Em pó, o fungicida orgânico é dispensado na entrada das colmeias. No momento em que abelhas saem em busca de alimento, o produto gruda em suas patas e asas. Quando os insetos pousam na flor da planta para coletar o pólen, o veneno naturalmente cai.
Com isso, o controle de pestes ganha precisão e eficiência, dispensando o uso de grandes quantidades de pesticidas. “Normalmente, a pulverização de produtos nas plantações é muito ineficiente. Apenas uma pequena quantidade do que é pulverizado vai diretamente para as plantas que realmente necessitam”, diz Anish Malik, CEO da startup.
Outra área de investigação é a dos feromônios sexuais, as substâncias responsáveis pela “química” entre fêmeas e machos de uma mesma espécie. Em artigo publicado, mês passado, na revista especializada Nature Sustainability, pesquisadores das universidades de Lund, Sueca de Ciências Agrárias e de Nebraska-Lincoln e das empresas SemioPlant e ISCA Global contam ter transformado exemplares da planta Camelina Sativa em biofrábica de feromônios.
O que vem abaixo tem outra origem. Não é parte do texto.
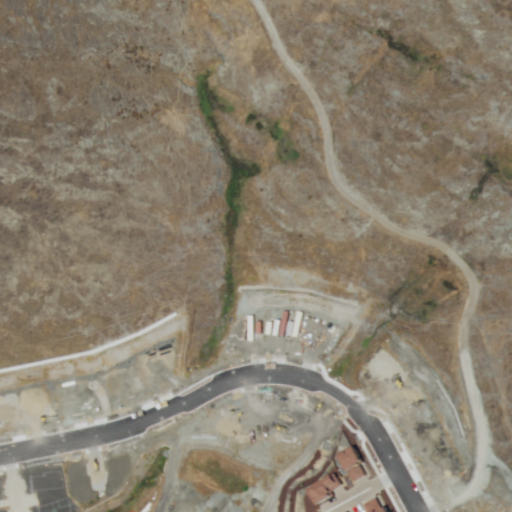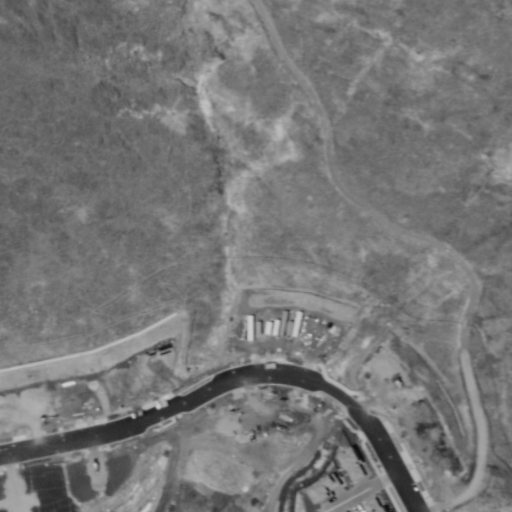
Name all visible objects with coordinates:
park: (264, 177)
road: (433, 243)
road: (234, 380)
building: (358, 466)
road: (497, 467)
road: (284, 476)
building: (332, 491)
building: (380, 507)
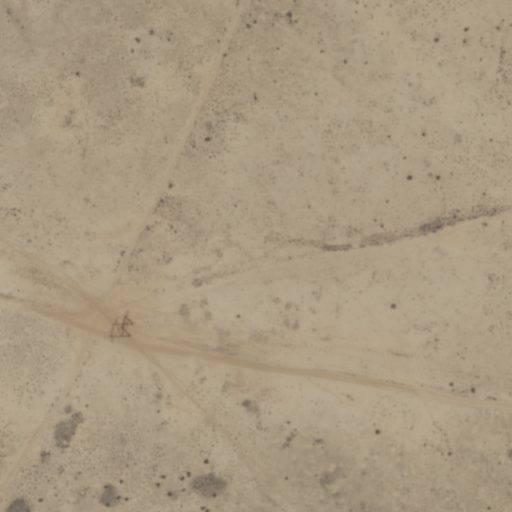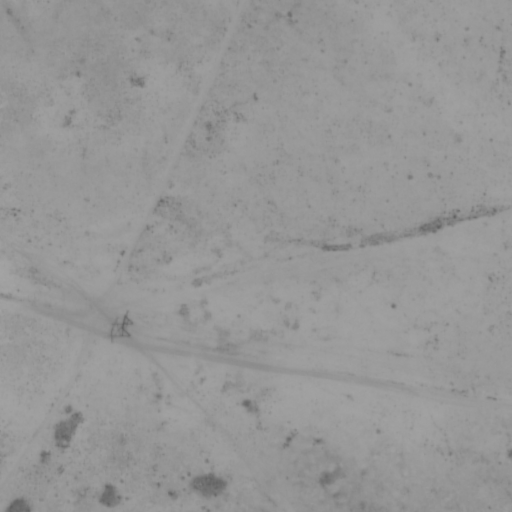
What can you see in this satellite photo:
road: (132, 242)
power tower: (127, 330)
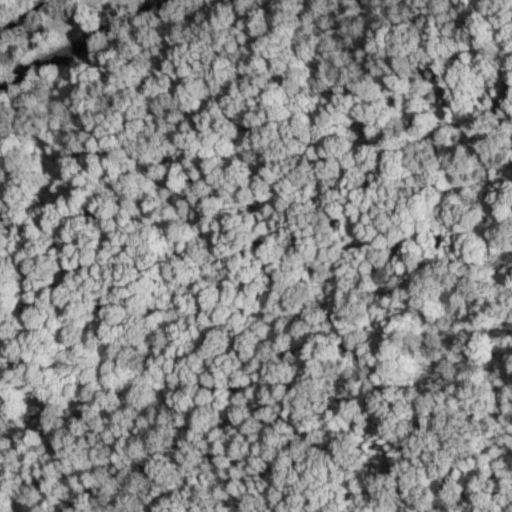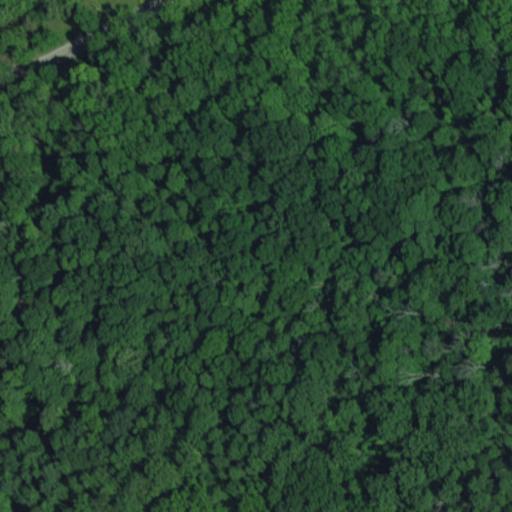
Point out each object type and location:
road: (88, 51)
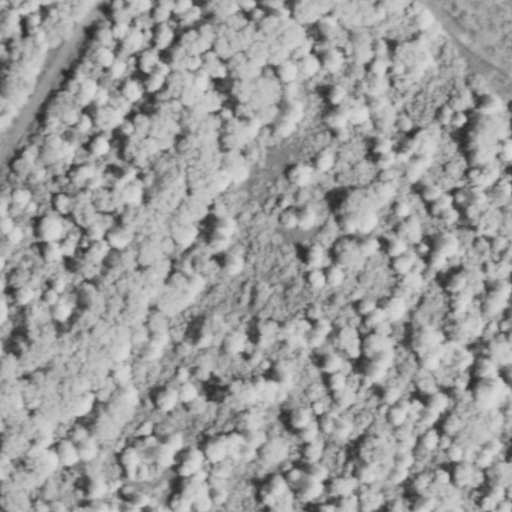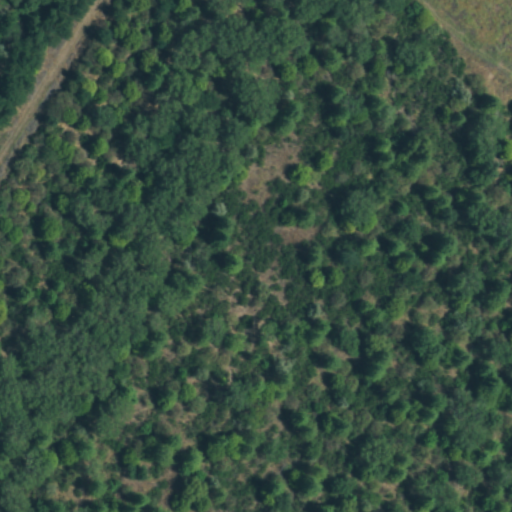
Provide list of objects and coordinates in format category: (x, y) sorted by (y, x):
road: (51, 80)
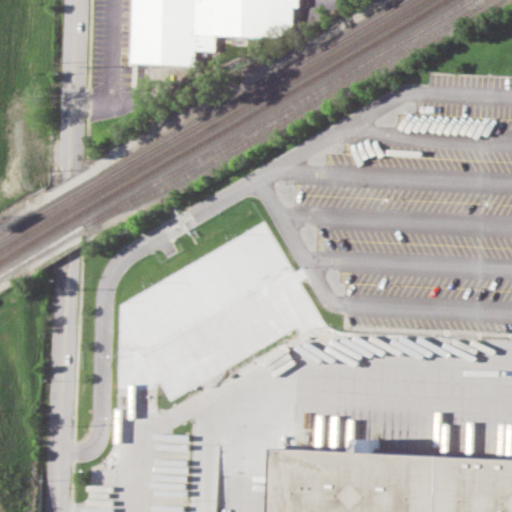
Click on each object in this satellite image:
building: (200, 25)
building: (200, 26)
road: (108, 67)
road: (72, 90)
railway: (290, 115)
railway: (203, 119)
railway: (213, 124)
railway: (223, 130)
railway: (235, 137)
parking lot: (410, 203)
road: (211, 206)
road: (184, 324)
road: (298, 362)
road: (61, 384)
parking lot: (281, 384)
road: (248, 442)
building: (395, 482)
building: (396, 482)
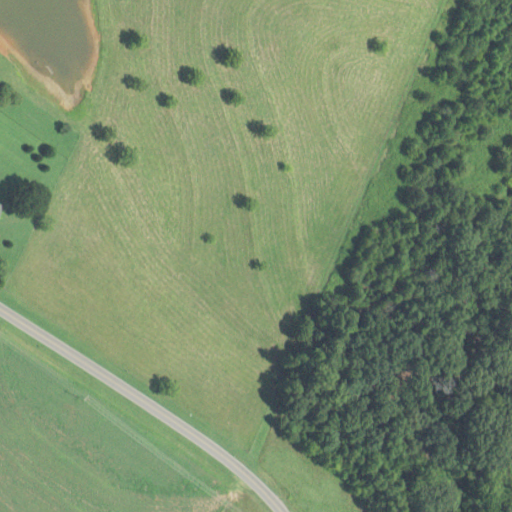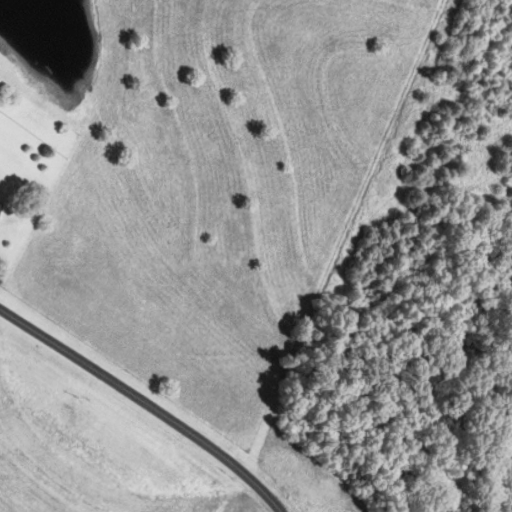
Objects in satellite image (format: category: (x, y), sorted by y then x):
road: (148, 404)
building: (447, 465)
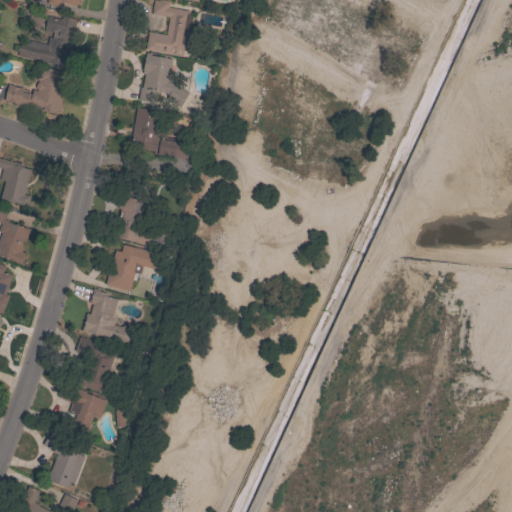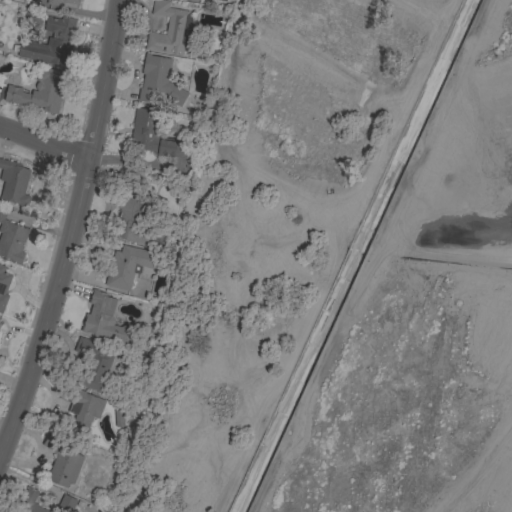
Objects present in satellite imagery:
building: (186, 0)
building: (193, 0)
building: (59, 2)
building: (61, 2)
building: (170, 29)
building: (165, 31)
building: (59, 38)
building: (51, 42)
building: (153, 80)
building: (158, 80)
building: (40, 90)
building: (29, 98)
building: (154, 135)
building: (142, 136)
road: (44, 140)
building: (14, 182)
building: (10, 183)
building: (126, 223)
building: (136, 224)
road: (70, 228)
building: (11, 239)
building: (10, 240)
road: (336, 256)
road: (368, 256)
building: (131, 265)
building: (122, 268)
building: (2, 285)
building: (3, 286)
building: (96, 319)
building: (105, 319)
building: (94, 361)
building: (90, 370)
building: (81, 407)
building: (80, 413)
building: (119, 417)
building: (62, 461)
building: (60, 470)
road: (473, 472)
building: (44, 503)
building: (62, 504)
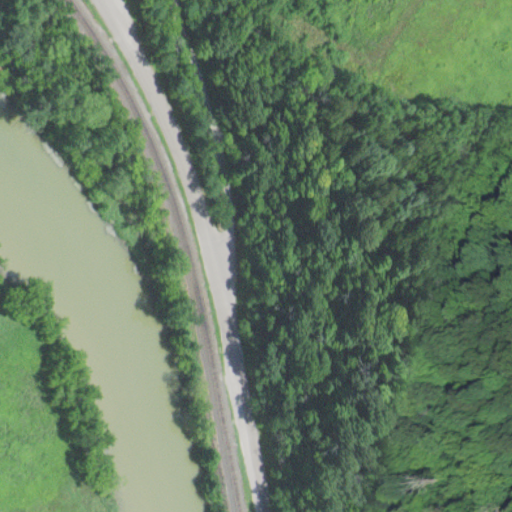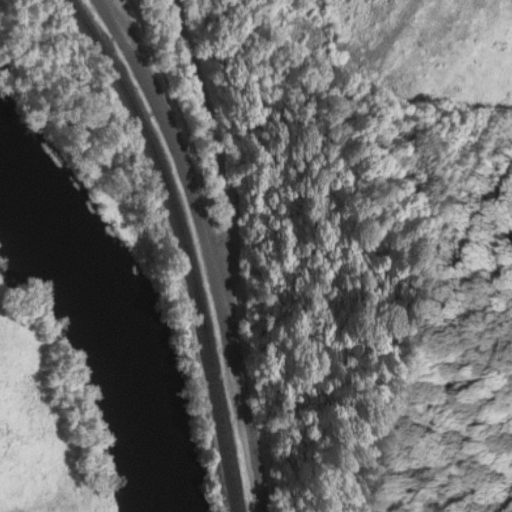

As sementes foram modificadas geneticamente de modo a produzir um ácido, precursor de compostos destinados a comandar a atração sexual em várias espécies de mariposas. Com isso, os pés de Camelina Sativa passaram a exalar substâncias que deixam os insetos machos atordoados, sem condições de encontrar as fêmeas para o acasalamento.
Para cada tipo de praga corresponde um feromônio específico. Especialistas da Universidade Politécnica de Valência e do Conselho Nacional de Pesquisa da Espanha, conseguiram o mesmo resultado com a Nicotiana Benthamiana, uma prima do tabaco.
Fundada por um brasileiro e por uma vencedora do Nobel de química, a Provivi, startup de biotecnologia criada em 2013 na Califórnia, já recebeu US$ 130 milhões em aportes de fundos como Mandi Ventures e da fundação Bill e Melinda Gates.
A companhia desenvolveu um feromônio líquido. Ao pulverizar a plantação, cria-se uma nuvem de feromônio que confunde os machos e faz com que não fecundem os óvulos das fêmeas, diminuindo a população da lagarta-do-cartucho.
Essa praga, que devora as lavouras de milho e também ataca as culturas de soja e algodão, faz jus ao nome de praga. Trata-se de um bicho pequenino, mas que gera perdas gigantescas. De acordo com um estudo preparado pelo Centro de Estudos Avançados em Economia Aplicada (Cepea) em parceria com a Associação Nacional de Defesa Vegetal (Andef), a lagarta-do-cartucho gerou prejuízos de R$ 34 bilhões em 2017.